§ Prompt 1
Reproduce the passage of the court opinion starting with "Real Party in" and going on through "M. Arax, Judge.".
§ Prompt 2
According to the court opinion, which judge presided over the original proceeding?

§ Provided text

Filed 1/11/19 Damien P. v. Superior Court CA5

NOT TO BE PUBLISHED IN THE OFFICIAL REPORTS

California Rules of Court, rule 8.1115(a), prohibits courts and parties from citing or relying on opinions not certified for publication or ordered published, except as specified by rule 8.1115(b). This opinion has not been certified for publication or ordered published for purposes of rule 8.1115.

IN THE COURT OF APPEAL OF THE STATE OF CALIFORNIA

FIFTH APPELLATE DISTRICT

DAMIEN P.,

Petitioner,

v.

THE SUPERIOR COURT OF FRESNO COUNTY,

Respondent;

FRESNO COUNTY DEPARTMENT OF

SOCIAL SERVICES,

Real Party in Interest.

F078252

(Super. Ct. No. 17CEJ300265-1)

OPINION

THE COURT*

ORIGINAL PROCEEDING; petition for extraordinary writ review. Brian M. Arax, Judge.

Damien P., in pro. per., for Petitioner.

No appearance for Respondent.

§ Given material
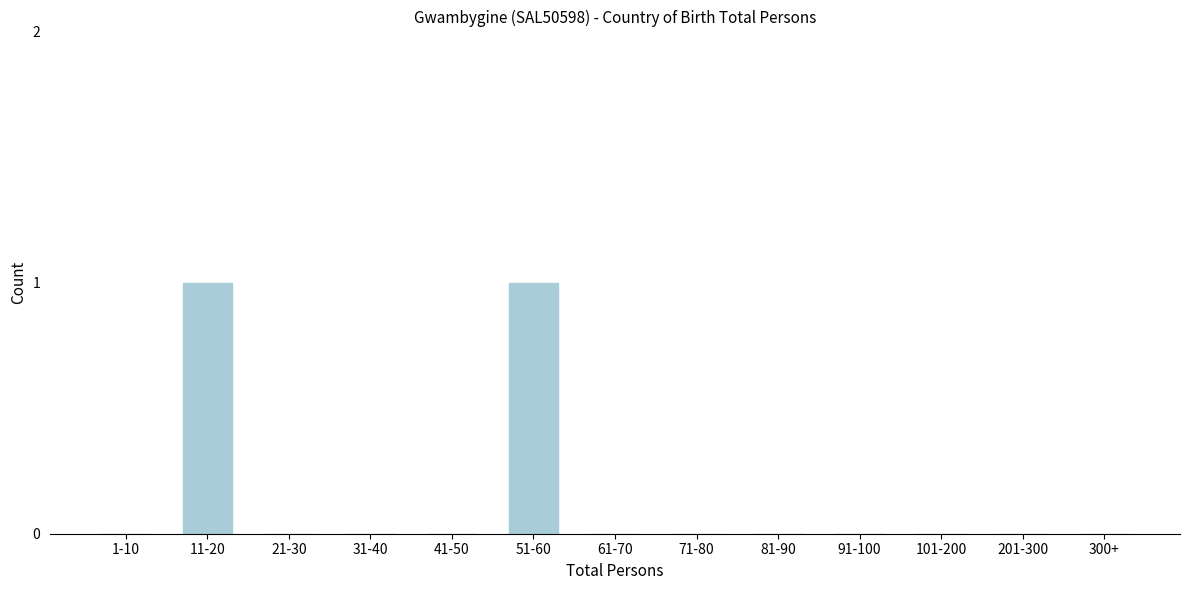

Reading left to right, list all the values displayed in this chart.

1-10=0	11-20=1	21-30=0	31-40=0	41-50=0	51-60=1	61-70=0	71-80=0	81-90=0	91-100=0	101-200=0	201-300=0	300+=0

§ Problem solution 1
Real Party in Interest.

F078252

(Super. Ct. No. 17CEJ300265-1)

OPINION

THE COURT*

ORIGINAL PROCEEDING; petition for extraordinary writ review. Brian M. Arax, Judge.

§ Problem solution 2
Brian M. Arax